(as provided to, and published by, about.com in 2007)
Mike Baird is a serious amateur photographer, and a retired Silicon Valley Internet entrepreneur, now living in Morro Bay on the Central Coast of California, where he edits the community service site http://morro-bay.com.
Mike has a PhD in Computer Science, and an MBA, and was the first VP of Engineering of the successful $7 billion ask.com start-up, and is author of the 15-year best-selling entrepreneurship book entitled "Engineering Your Start-up: A Guide for the High-Tech Entrepreneur" (http://eysu.org).
As a volunteer docent for CA State Parks since 2001, he has specialized in nature and wildlife and surf photography along the California Central Coast. http://BairdPhotos.com is his gateway to over a dozen of his various photo-related sites.
Mike is a Canon equipment enthusiast, and specializes in mastering technical aspects of nature and surf photography, including long-focal-length telephotography, and optimization of imagery using post-processing environments such as Adobe Creative Suite and Photoshop CS3, etc.
http://Howto.dchoc.org contains Mike’s online version of his Lulu booklet http://LuLu.com/mikebaird entitled San Luis Obispo County California Nature Photographers -- Their Works and Techniques: Interviews with local nature photographers about how they take such great photos.
See more of Mike's work at http://BairdPhotos.com
Alternative version for Click-Click 2007 promo and as evolved...:
Mike Baird (bairdphotos.com) is an avid amateur photographer, specializing in nature, wildlife, and surf photography along the California Central Coast.
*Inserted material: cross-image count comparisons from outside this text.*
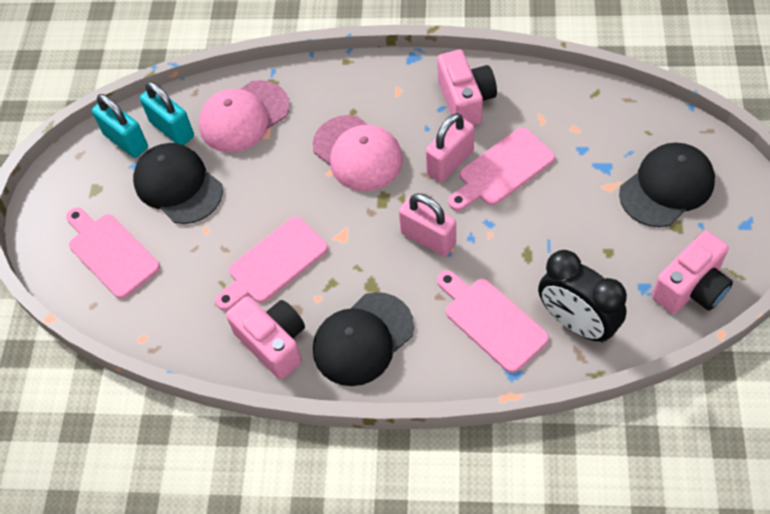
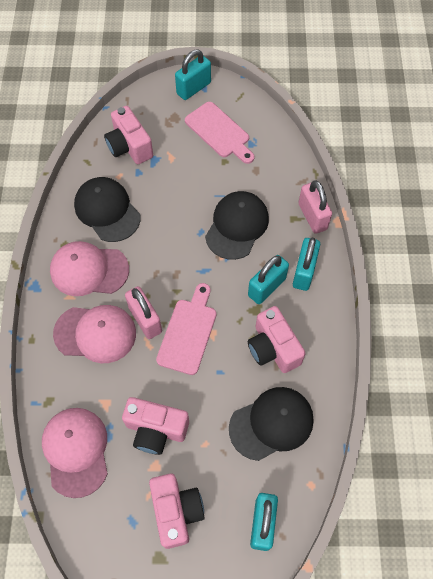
black clock: 1 -> 0
pink camera: 3 -> 4
pink cap: 2 -> 3
pink cutting board: 4 -> 2
turquoise padlock: 2 -> 4

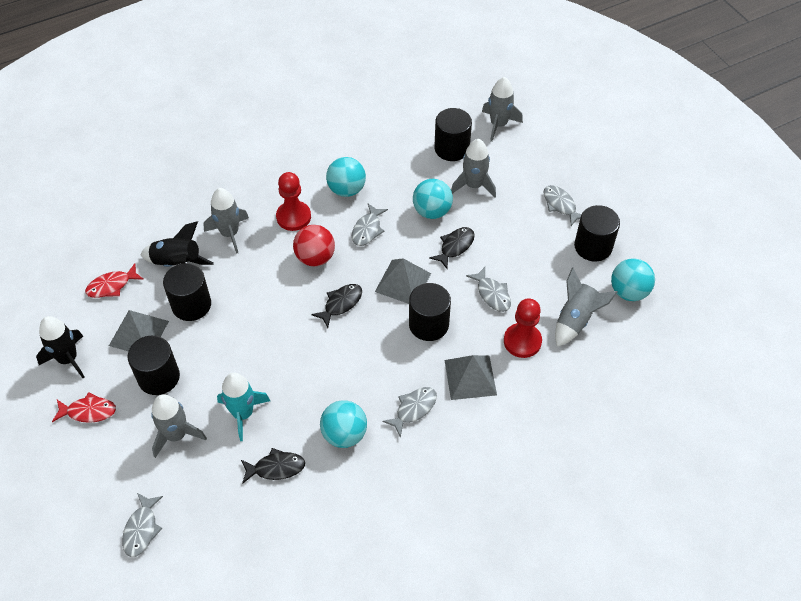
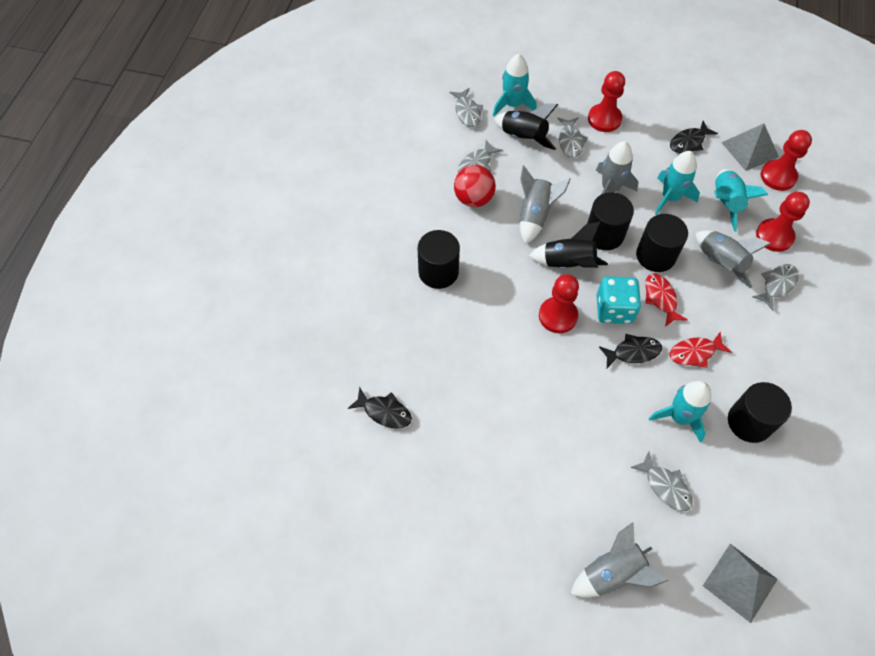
black cylinder: 5 -> 4
grey pyramid: 3 -> 2
grey rocket: 5 -> 4
red pawn: 2 -> 4
turquoise ball: 4 -> 0
turquoise dice: 0 -> 1
turquoise rocket: 1 -> 4

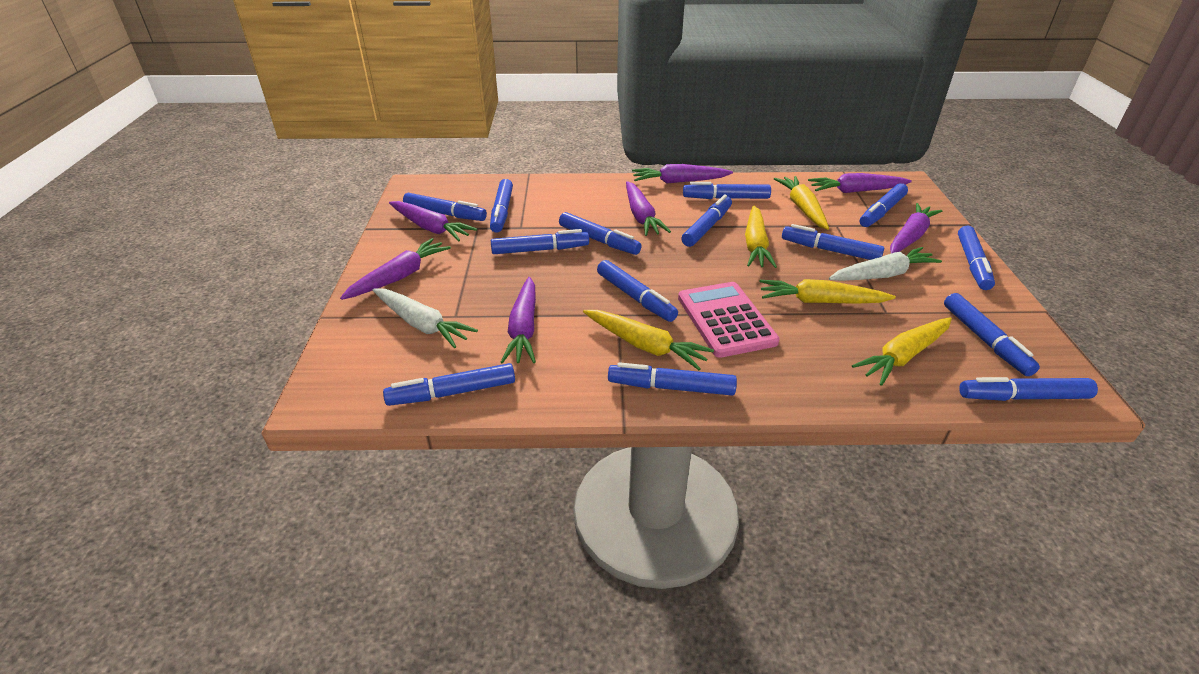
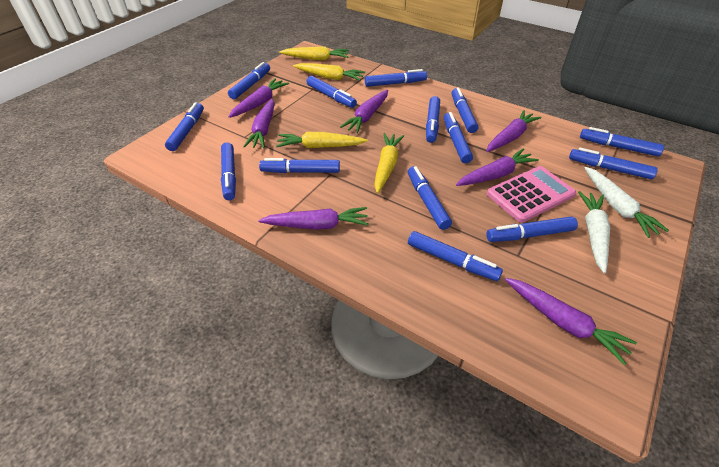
yellow carrot: 5 -> 4

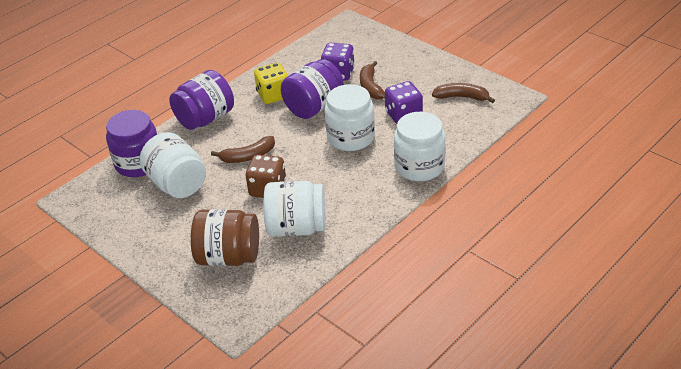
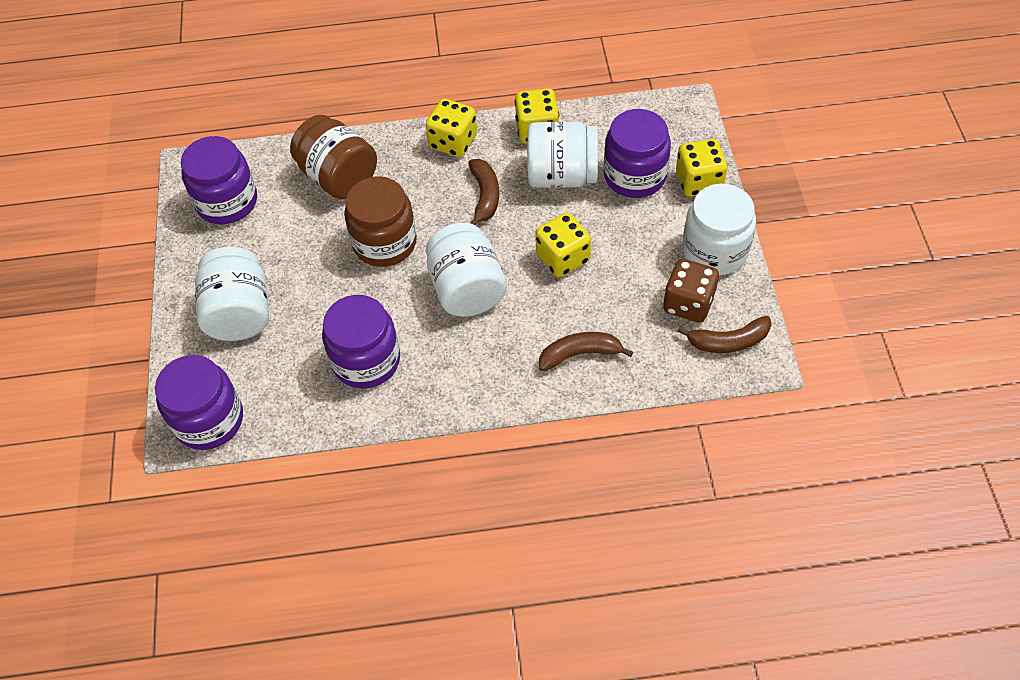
brown jar: 1 -> 2
purple dice: 2 -> 0
purple jar: 3 -> 4
yellow dice: 1 -> 4

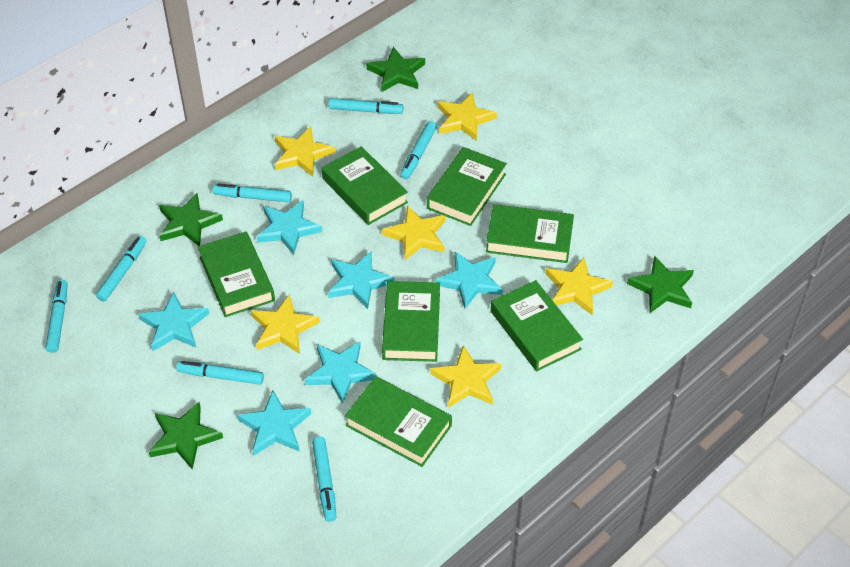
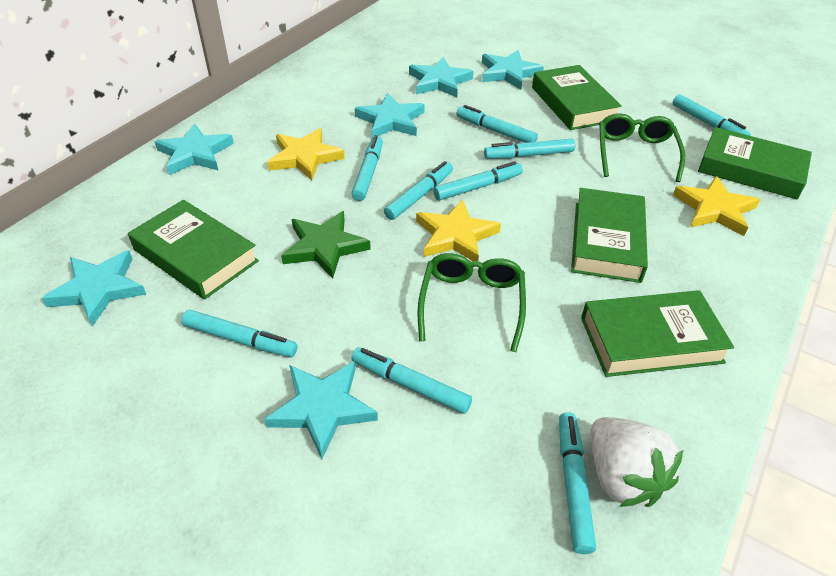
green book: 7 -> 5
green glasses: 0 -> 2
green star: 4 -> 1
turquoise marker: 7 -> 9
white strawberry: 0 -> 1
yellow star: 6 -> 3

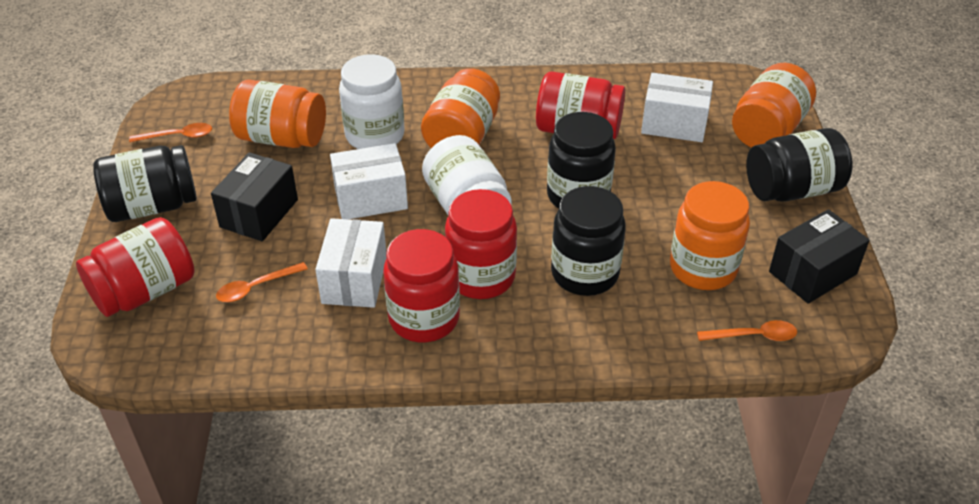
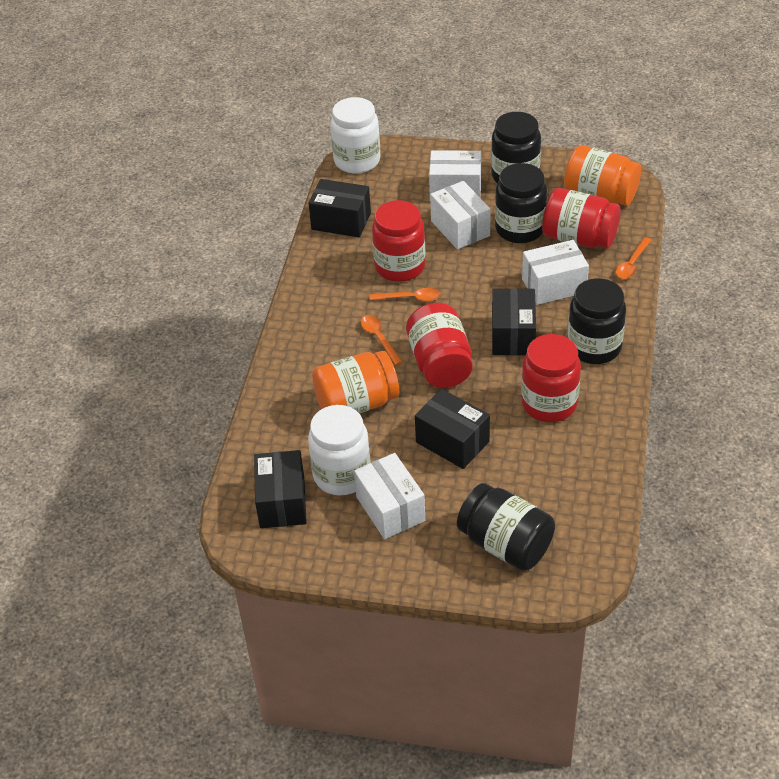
black box: 2 -> 4
orange jar: 4 -> 2
white box: 3 -> 4

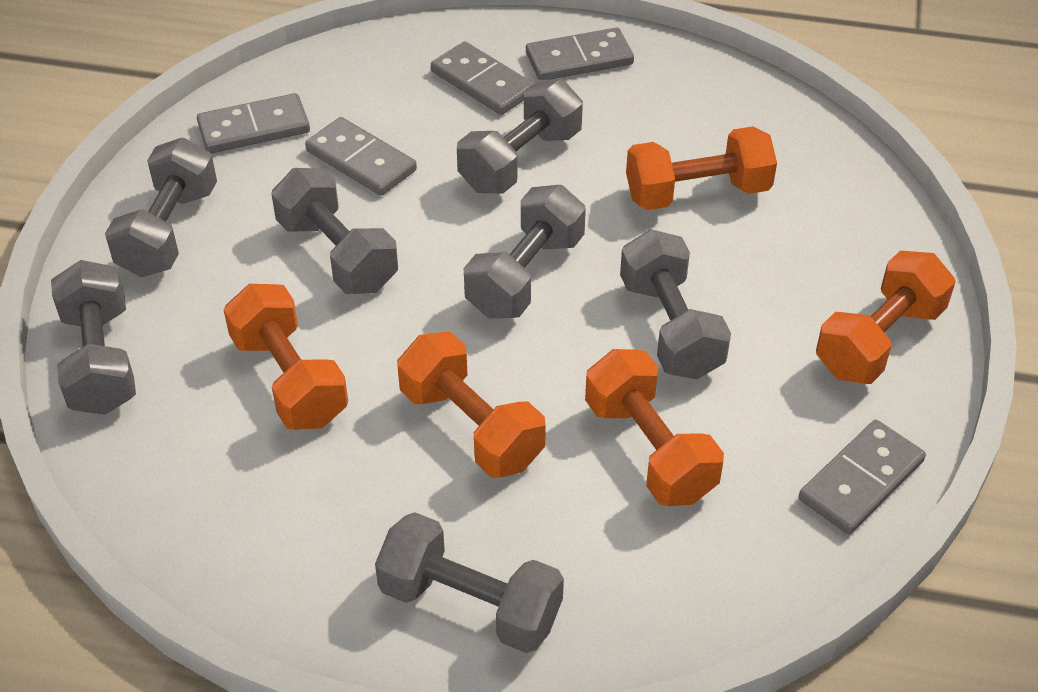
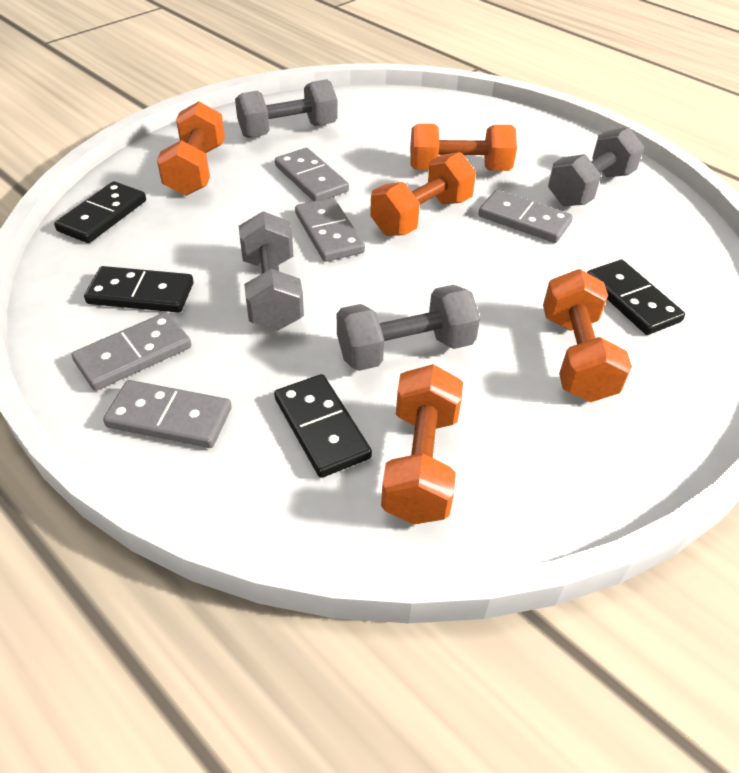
black domino: 0 -> 4
grey dumbbell: 7 -> 4

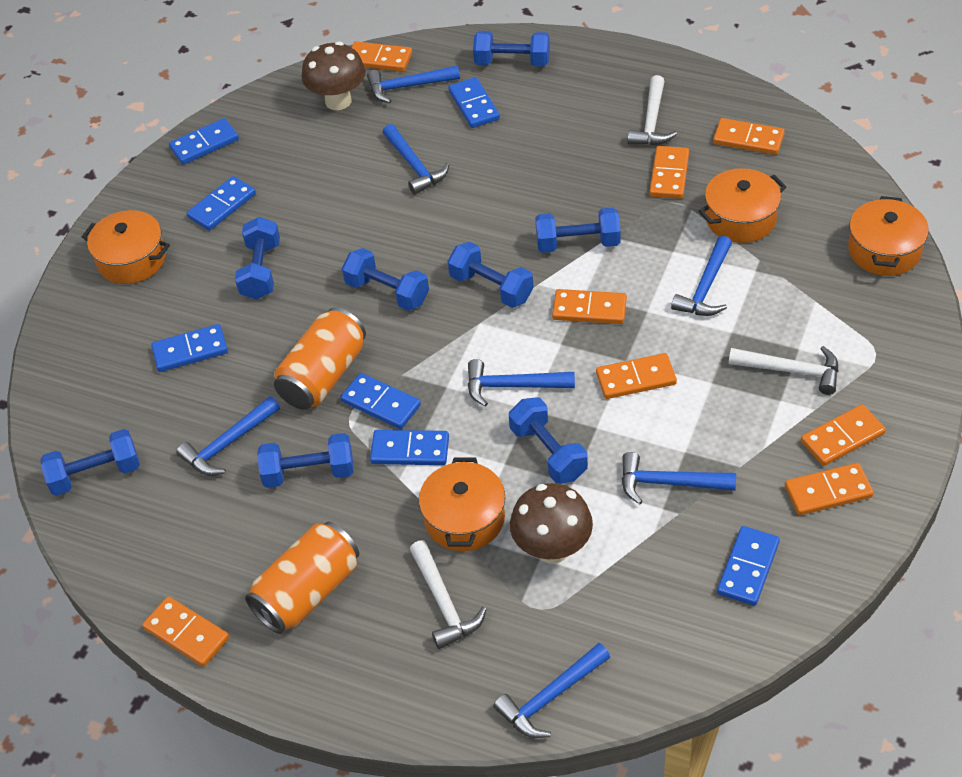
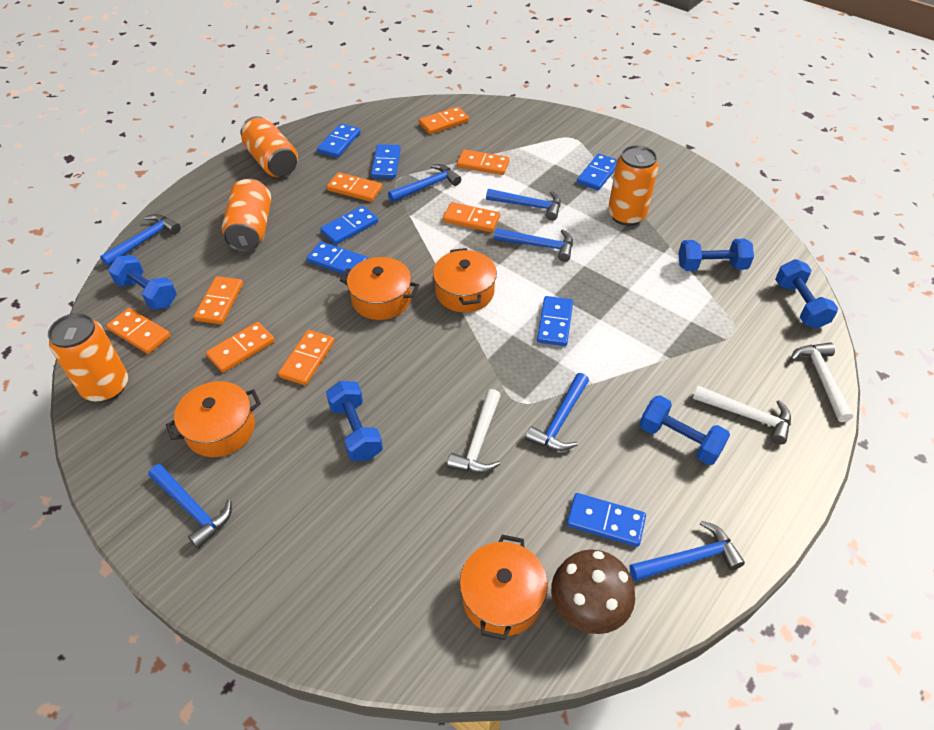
blue dumbbell: 8 -> 5
brown mushroom: 2 -> 1
orange can: 2 -> 4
He works as a State Park Docent, leading nature walks and helping the docent organization with his knowledge of the Internet, computers, and photography. Mike was the engineering vice-president at ask.com, and is the author of a 15-year best-selling entrepreneurship book entitled Engineering Your Start-up: A Guide for the High-Tech Entrepreneur (eysu.org).
Artist's statement: “I like photography because when you look at a recorded image you see more than what the naked eye yields.”
My
personal philosophy:
“A photo taken but not shared might just as well not have
ever been taken in the first place.”
"Make your
photos public, because, for most of us, all we leave behind after we die will be
the bits that we create on the Internet that do not expire when we do."